C’est au médecin traitant de décider de la prescription de ces antiviraux aux cas qui le nécessitent en fonction du risque individuel pour le patient, afin de ne pas voir émerger de résistance. De plus, il n’est pas nécessaire de les prendre de manière prophylactique, même lorsqu’on se rend dans une zone où circule le virus.

La France dispose d’un stock de 33 millions de traitements antiviraux. Les pharmacies d’officine les délivrent, exclusivement sur prescription médicale. Ils sont remboursés par la Sécurité sociale. Les traitements pédiatriques (enfant de plus de un an) sont, eux, distribués par les pharmacies des hôpitaux.

A noter que l’agence européenne du médicament (European Medicines Agency) a rendu, le 8 mai 2009, un avis favorable concernant l’utilisation de l’antiviral Tamiflu® (oseltamivir) pour le traitement des enfants de moins de 1 an et des femmes enceintes en cas de pandémie déclarée par l’OMS (phase 6).

2. Les masques de protection

Il en existe deux catégories : d’une part, les masques de protection respiratoire de type FFP2 pour les professionnels de santé, destinés à protéger celui qui le porte contre l’inhalation d’agents infectieux, et, d’autre part, des masques anti-projections dits « chirurgicaux » destinés à être portés par les malades pour protéger leur entourage. Ces derniers sont distribués gratuitement et sur prescription médicale par les pharmacies d’officine.

Masques de protection respiratoire de type FFP2

3. Le Vaccin

Le vaccin reste le meilleur moyen de prévention contre la grippe. Mais sa mise au point répond à un processus de production long (entre 4 et 6 mois sans tenir compte des essais cliniques) et complexe.

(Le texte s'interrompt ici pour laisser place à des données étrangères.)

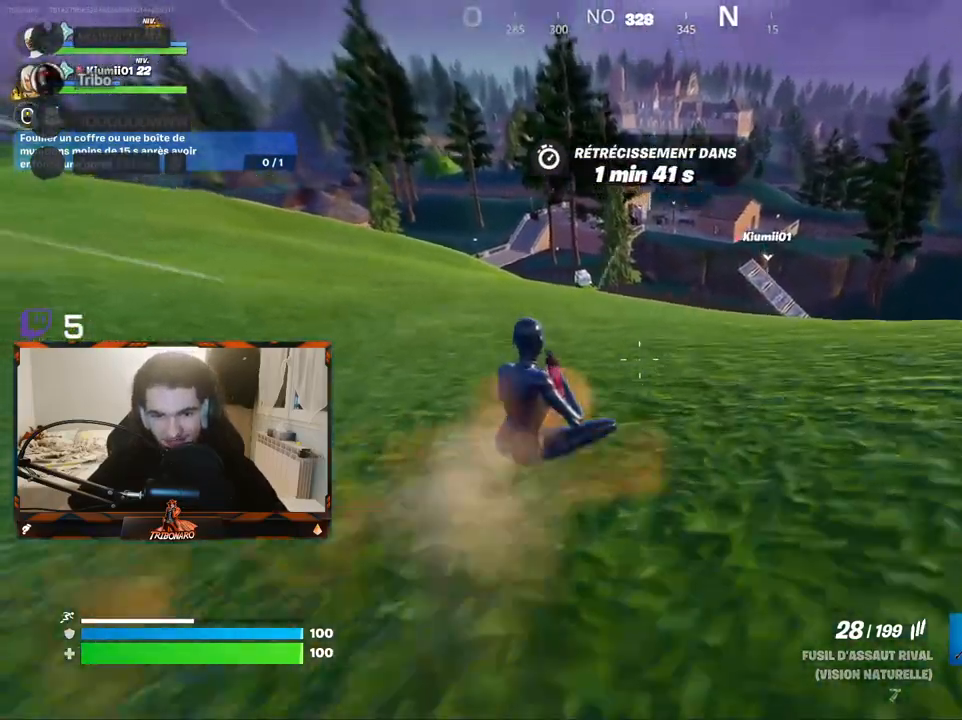
{"keys": ["z"], "mouse": [], "mouse_move": "still", "events": []}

L’OMS a déterminé, le 26 mai, la souche de référence « A/California/07/2009 (H1N1) v » du virus. Cette souche a été transformée pour devenir moins pathogène pour l’homme et adaptée, afin d’être multipliée dans les laboratoires qui en ont fait la demande, en grande quantité. A ce jour, l’OMS dispose de plusieurs modèles de vaccins mis au point par différents fabricants. Les essais cliniques en cours donneront des renseignements importants : nombre de doses nécessaires pour être immunisé, quantité de principe actif (l’antigène) à mettre dans chaque dose vaccinale.

Bien que les laboratoires annoncent les premiers vaccins pour septembre, leur mise à disposition dépendra des Autorisations de Mises sur le Marché (AMM) en fonction des essais cliniques en cours. Les démarches d’AMM sont menées selon des procédures accélérées, qui ne compromettent, selon les données recueillies auprès de l’OMS, ni la qualité, ni l’innocuité du vaccin.

Il sera sans doute nécessaire d’injecter 2 doses de vaccin à 3-4 semaines d’intervalle. De plus, la vaccination ne sera pas recommandée aux enfants de moins de 6 mois. Les personnes avec des réactions allergiques graves aux protéines de l’œuf ou aux composants des vaccins ne devront pas être vaccinées avant d’en avoir discuté avec leur médecin traitant.

A noter, qu’il est peu probable que la production du vaccin contre la grippe saisonnière 2009-2010, pratiquement achevée dans l’hémisphère nord, ait une incidence sur la production du vaccin contre la grippe pandémique. Le groupe consultatif de l´OMS n’a donc pas considéré qu’il était nécessaire de recommander de « passer » de la production du vaccin saisonnier à la production du vaccin pandémique.